User authentication and authorization
User authentication
When an application is set up for use by multiple users through AIMMS PRO, it is usually considered desirable to limit access to the application to particular (groups of) users, make sure that users have access to only those parts of the application that are of interest to them, and can be given or denied the right of access to each others data.
Authorization via AIMMS PRO portal
When publishing an application on a AIMMS PRO server, you can manage access to your application through the AIMMS PRO portal. The AIMMS PRO documentation User Management decribes more details about the setup of users and groups for your application.
Authorization via model
Next to arranging access to your application application-wide through the PRO portal, the PRO system library extends your model with functionality to access user- and group-related information from within your AIMMS application. More, specifically, through the PRO library function
pro::GetCurrentUserInfo
you can retrieve the currently connected PRO user name and the PRO group membership of the currently connected user.
Role-based security
Using the PRO user name and groups discussed above, you can set up your own customized role-based security scheme within your application. You can accomplish this by associating roles within your application with group membership of particular groups defined through the user management facilities in the AIMMS PRO portal. If PRO user management is linked to your Active Directory environmoment, role-based authorization to your application can also be arranged directly through your company’s Active Directory environment.
Example
Assume that ExecutionAllowed is a two-dimensional parameter defined
over a set AllApplicationRoles declared in your model, of which the
actual set of PRO groups, retrieved via pro::GetCurrentUserInfo, is
a subset, and a user-defined set of application-specific
ActionTypes.
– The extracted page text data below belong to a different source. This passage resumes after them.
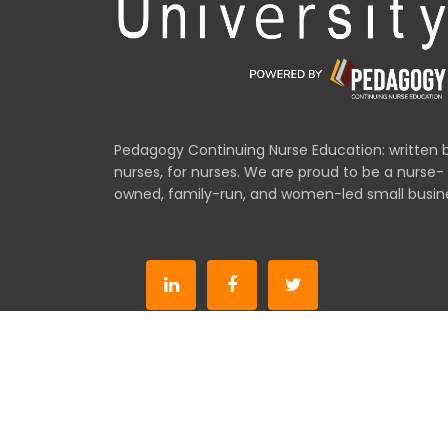
Pedagogy Continuing Nurse Education: written 
nurses, for nurses. We are proud to be a nurse-
owned, family-run, and women-led small busin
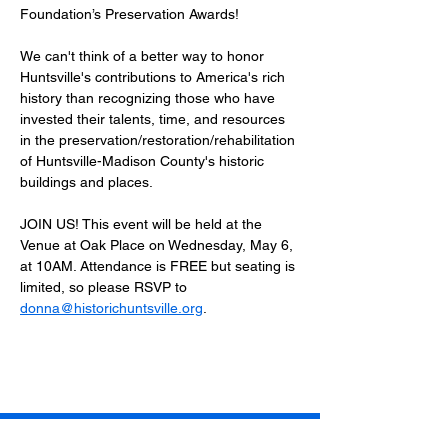
Foundation’s Preservation Awards!
We can't think of a better way to honor 
Huntsville's contributions to America's rich 
history than recognizing those who have 
invested their talents, time, and resources 
in the preservation/restoration/rehabilitation 
of Huntsville-Madison County's historic 
buildings and places.
JOIN US! This event will be held at the 
Venue at Oak Place on Wednesday, May 6, 
at 10AM. Attendance is FREE but seating is 
limited, so please RSVP to 
donna@historichuntsville.org
.   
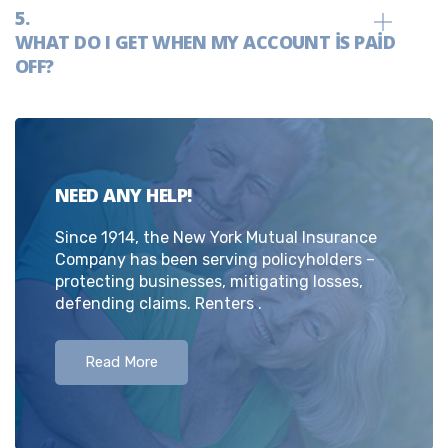
WHAT DO I GET WHEN MY ACCOUNT IS PAID
OFF?
NEED ANY HELP!
Since 1914, the New York Mutual Insurance
Company has been serving policyholders –
protecting businesses, mitigating losses,
defending claims. Renters .
Read More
Then the following code illustrates the to allow or
forbid a certain statement to be executed in a role-based manner.
if ( exists(appRole | ExecutionAllowed(appRole, 'Solve') ) then
solve OptimizationModel;
else
DialogError( "None of your application roles does allow you\n" +
"to solve the optimization model" );
endif;
Use in the interface
You can also use parameters defined over AllApplicationRoles to
influence the appearance and behavior of the end-user interface. More
specifically, the following aspects of an AIMMS end-user interface can
be influenced through the nonzero status of (indexed) parameters:
the access to a page through the page tree-based navigational controls,
the visibility of graphical (data) objects on a page,
the read-only status of data in a data object, and
the visibility and enabled/disabled status of menu items and buttons.
Note that both the Windows and browser-based AIMMS UIs support such dynamic model-based access controls.